What, then, is DATAR’s historical significance and influence? It comes down to four principal achievements. First, the project offered a new computing paradigm. Instead of a single computer crunching numbers to obtain a solution, several networked computers could solve the problem by sharing information and resources. It brought computers out of basements to solve problems in highly dynamic mobile environments. If computers could operate on ships, then one day they could find their way even into airplanes, making flights safer.
Second, the project had much to offer in terms of the novel digital solutions it employed, starting with its wireless computer network and specialized displays. According to Belyea, although the U.S. and British navies did not adopt the DATAR system, the 1953 DATAR trial provided the impetus for their development of large-scale computerized control systems.
Third, DATAR led to the creation of the first Canadian computer companies and of electronics research centres within other Canadian firms. Ferranti turned the digital expertise it gained during the project into some of the computing world’s first achievements. In 1956, the company developed a computerized mail-sorting system for Canada Post. Two years later, it installed its computerized cheque-sorting system at New York’s Federal Reserve Bank. In 1961 the company built the world’s first computerized airline reservation system, ResrVec, for Trans-Canada Air Lines, and in 1962 it offered the first Canadian- designed and commercially sold general-purpose computer — the FP6000. Finally, the DATAR project spawned the country’s first generation of digital electronics engineers.
In retrospect, the 1950s were an astonishingly fertile period in computing research and development around the world, and DATAR exemplified these rapid advancements in Canada. Why is it, then, that Belyea’s invention is still so little known? To answer this question, one has to recall that the 1950s were also a period of extreme geopolitical tensions caused by the Cold War that began soon after the end of the Second World War. This situation forced the RCN to classify most of its projects for naval applications, including DATAR, as secret or confidential. As a result, no information about them reached the general public.

According to a statement from the Royal Canadian Navy public affairs office, “The RCN is unaware of any documents relating to DATAR being destroyed.” It is therefore intriguing that, out of hundreds of DATAR-related documents produced by or for the RCN, only a dozen files have been deposited at Library and Archives Canada, where the files from the 1950s are held.
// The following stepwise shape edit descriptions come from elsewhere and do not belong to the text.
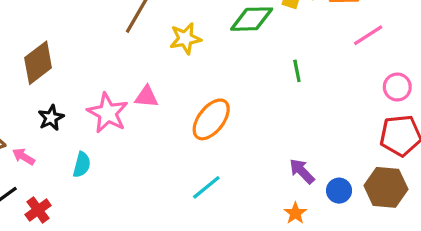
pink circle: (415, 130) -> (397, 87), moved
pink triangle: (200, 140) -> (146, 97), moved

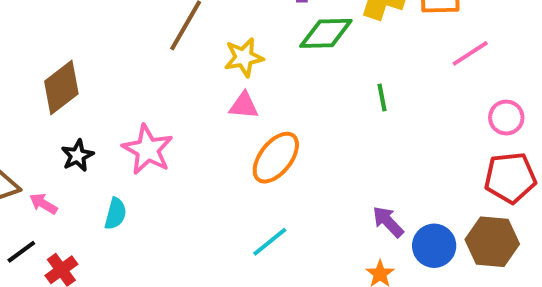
pink triangle: (146, 97) -> (244, 105), moved
blue circle: (339, 191) -> (434, 246), size x1.4

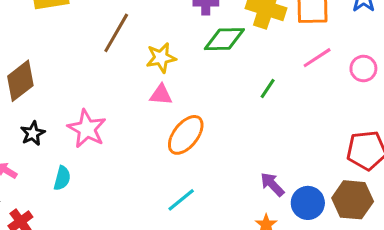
pink line: (470, 53) -> (317, 58), moved
green line: (382, 97) -> (268, 89), turned 45
pink circle: (506, 118) -> (363, 68), moved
In Belyea’s view, after DATAR was discontinued, the records were sealed for several years and ultimately destroyed, “except for the odd stray copy in possession of those most intimately involved and which could not be shared or released in publication until the classification was lifted — if ever.” He disclosed that, “from my habit of working nights and weekends away from the office, and accordingly, having a locked trunk at home, I was left with some classified reference material which I mostly destroyed but retained some nostalgic examples until after the classification expired.” What was left was donated to the York University Computer Museum by the Belyea estate.
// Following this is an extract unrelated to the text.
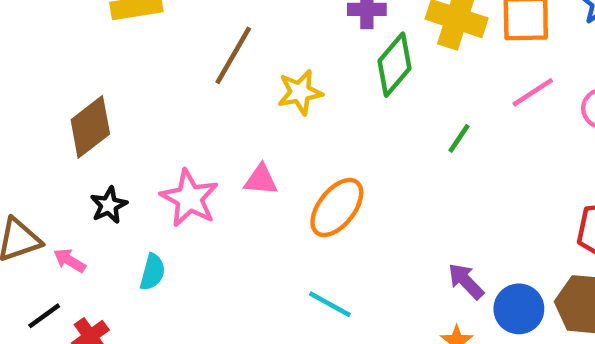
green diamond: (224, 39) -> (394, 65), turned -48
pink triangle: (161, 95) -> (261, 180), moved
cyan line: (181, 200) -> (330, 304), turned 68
At least Belyea’s collection of documents — together with the declassified DATAR documents at Library and Archives Canada — offers a glimpse into the creation and development of DATAR. It paints a portrait of a Canadian pioneer of digital technology; of the originator, delineator, and propeller of one of Canada’s most significant technological achievements; of DATAR’s virgin digital technology, its developmental hurdles, its funding struggles, and its ultimate proof of merit.
Belyea retired from the RCN in 1974. He spent his last service years in the National Defence Headquarters as the design authority overseeing training simulators for the three-armed services. “As a naval officer Jim was required to spend time at sea,” recalled Belyea’s son, Eric Belyea. “While I know that he enjoyed his sea time, his heart was in the engineering work that today would likely be classified as a cross between computer science and gaming tech.... His work might be seen as a precursor to many of the combat and strategy games popular with computer gamers.”
Lieutenant Commander James Belyea died in Victoria in November 2013.